Categories of Mistakes Described by Patients

  • Diagnosis-related mistakes (27.5 percent): Patients stated that diagnosis-related mistakes like perceived errors in specific medical diagnoses, including conditions that patients did not have, diagnosis that patients had and thought were relevant but were not recorded, problems or delays in the diagnostic process, or inaccuracy of existing diagnosis.
  • Medical history (23.9 percent): Some patients said that mistakes in their medical history like marking the wrong symptoms, mistakes in dates or types of operations, including documentation of operations they reported they never had.
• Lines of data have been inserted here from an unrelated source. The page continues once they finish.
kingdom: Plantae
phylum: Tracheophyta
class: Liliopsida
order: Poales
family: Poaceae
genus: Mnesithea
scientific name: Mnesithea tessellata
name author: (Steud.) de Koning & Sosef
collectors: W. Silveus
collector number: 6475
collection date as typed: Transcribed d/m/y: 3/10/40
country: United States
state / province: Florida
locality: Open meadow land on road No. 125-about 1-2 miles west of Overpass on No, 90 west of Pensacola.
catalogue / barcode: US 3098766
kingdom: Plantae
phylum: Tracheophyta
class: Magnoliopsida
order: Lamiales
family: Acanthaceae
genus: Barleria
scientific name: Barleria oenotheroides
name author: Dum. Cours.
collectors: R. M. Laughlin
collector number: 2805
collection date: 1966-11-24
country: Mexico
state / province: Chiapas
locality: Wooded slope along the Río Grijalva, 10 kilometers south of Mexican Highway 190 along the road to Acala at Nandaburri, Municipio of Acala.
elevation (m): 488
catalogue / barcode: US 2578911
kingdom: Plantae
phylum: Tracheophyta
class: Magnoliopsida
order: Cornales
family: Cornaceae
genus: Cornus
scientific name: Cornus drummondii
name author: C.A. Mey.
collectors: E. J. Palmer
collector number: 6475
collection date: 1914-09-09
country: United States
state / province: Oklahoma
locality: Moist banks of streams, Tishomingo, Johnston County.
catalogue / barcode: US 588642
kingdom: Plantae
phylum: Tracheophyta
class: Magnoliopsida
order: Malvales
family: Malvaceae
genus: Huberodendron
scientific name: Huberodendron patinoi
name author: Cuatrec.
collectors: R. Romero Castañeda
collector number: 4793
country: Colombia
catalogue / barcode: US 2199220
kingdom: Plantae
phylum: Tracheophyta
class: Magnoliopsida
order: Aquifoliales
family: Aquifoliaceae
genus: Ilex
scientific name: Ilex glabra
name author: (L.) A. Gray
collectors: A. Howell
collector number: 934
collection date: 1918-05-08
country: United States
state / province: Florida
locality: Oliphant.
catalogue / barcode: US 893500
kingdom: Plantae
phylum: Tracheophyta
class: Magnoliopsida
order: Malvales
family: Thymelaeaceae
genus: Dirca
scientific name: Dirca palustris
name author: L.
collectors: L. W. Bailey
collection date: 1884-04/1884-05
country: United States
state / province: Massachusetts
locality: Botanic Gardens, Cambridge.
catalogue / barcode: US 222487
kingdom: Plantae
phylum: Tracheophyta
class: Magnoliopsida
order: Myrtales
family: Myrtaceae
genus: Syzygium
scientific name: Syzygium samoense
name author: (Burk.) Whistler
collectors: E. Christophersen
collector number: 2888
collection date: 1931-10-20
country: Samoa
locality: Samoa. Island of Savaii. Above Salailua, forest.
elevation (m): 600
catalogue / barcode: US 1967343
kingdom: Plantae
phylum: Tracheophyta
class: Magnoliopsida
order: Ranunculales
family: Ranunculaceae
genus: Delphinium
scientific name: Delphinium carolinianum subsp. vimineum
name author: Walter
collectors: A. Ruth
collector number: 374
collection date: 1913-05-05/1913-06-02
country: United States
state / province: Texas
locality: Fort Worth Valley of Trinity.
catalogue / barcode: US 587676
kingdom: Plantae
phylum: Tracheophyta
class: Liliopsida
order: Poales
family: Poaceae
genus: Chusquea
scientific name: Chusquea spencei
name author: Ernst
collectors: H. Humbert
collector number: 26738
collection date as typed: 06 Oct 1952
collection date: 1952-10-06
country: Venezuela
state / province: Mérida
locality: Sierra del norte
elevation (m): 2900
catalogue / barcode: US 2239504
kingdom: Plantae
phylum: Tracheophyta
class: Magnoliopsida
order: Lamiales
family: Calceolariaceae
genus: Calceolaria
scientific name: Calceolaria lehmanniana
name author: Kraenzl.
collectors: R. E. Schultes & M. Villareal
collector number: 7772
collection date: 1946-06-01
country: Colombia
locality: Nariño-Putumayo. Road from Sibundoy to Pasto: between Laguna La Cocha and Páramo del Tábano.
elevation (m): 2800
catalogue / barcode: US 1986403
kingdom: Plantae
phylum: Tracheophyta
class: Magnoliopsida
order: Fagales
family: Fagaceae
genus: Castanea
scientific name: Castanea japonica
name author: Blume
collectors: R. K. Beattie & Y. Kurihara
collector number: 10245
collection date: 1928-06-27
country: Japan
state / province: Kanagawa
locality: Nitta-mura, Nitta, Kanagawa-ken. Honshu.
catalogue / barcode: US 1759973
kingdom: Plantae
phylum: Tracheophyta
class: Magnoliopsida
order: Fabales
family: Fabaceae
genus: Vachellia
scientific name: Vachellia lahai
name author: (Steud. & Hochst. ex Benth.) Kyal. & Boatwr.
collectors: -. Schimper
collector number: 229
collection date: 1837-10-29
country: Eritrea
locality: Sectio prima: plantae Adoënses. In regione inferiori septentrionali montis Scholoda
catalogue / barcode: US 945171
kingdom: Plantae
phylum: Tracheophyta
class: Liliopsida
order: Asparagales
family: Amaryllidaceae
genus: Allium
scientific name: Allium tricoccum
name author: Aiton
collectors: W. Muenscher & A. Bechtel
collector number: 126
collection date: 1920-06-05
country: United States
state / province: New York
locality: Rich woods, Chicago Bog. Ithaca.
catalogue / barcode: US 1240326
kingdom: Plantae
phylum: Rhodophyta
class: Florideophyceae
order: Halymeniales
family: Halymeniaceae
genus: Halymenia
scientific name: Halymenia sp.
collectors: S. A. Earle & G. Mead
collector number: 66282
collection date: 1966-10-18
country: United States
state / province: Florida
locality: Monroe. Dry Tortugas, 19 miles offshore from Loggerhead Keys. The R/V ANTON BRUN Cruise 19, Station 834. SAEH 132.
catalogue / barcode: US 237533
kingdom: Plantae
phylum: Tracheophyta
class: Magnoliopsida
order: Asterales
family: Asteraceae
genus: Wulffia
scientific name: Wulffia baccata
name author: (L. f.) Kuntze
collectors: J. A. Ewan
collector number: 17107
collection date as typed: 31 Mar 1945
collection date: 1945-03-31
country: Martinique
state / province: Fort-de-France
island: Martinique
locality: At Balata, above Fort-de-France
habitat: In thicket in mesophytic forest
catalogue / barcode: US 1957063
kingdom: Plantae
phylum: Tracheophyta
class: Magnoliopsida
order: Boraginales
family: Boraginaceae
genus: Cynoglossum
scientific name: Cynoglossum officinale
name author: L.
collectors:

They have also had contradicting notes among practitioners.
  • Medications (14 percent): In this category, patients experienced mistakes such as prescriptions of medicines that the patient was no longer taking, missing new prescriptions for medicines that the patient was taking, wrong dosage and so on.
    There were cases of medication allergies, and cases like omission of severe or anaphylactic allergic reactions.
  • Test Procedures and results (8.4 percent): Patients found that wrong test results were entered in the notes; some practitioners were unaware of more recent results that existed; mistakes in radiology test results or physician summaries of radiology reports, which make it highly challenging to determine whether the patient’s condition improved or worsened.
  • Other errors: Other errors, reported by 53 participants (14.9%), most commonly reflected errors stemming from copy and paste of prior electronic notes, and billing mistakes, like wrong codes implying conditions the patient reportedly did not have.

One solution to this problem is notifying the practitioner about the perceived error. Some patients commented that perceived errors led to emotional or psychological distress, delayed diagnosis or treatment, or lost days at work. Some other patients had to go through frustration, exhaustion etc trying to correct the error.

The study identified that giving patients access to their medical records would improve medical accuracy and patient engagement in patient diagnosis. This helps to ensure better patient care in the healthcare set up. The main aim of the healthcare industry is to provide quality and accurate medical records. So, investing in a reliable medical transcription service is important to increase the quality of patient care and to ensure error-free records.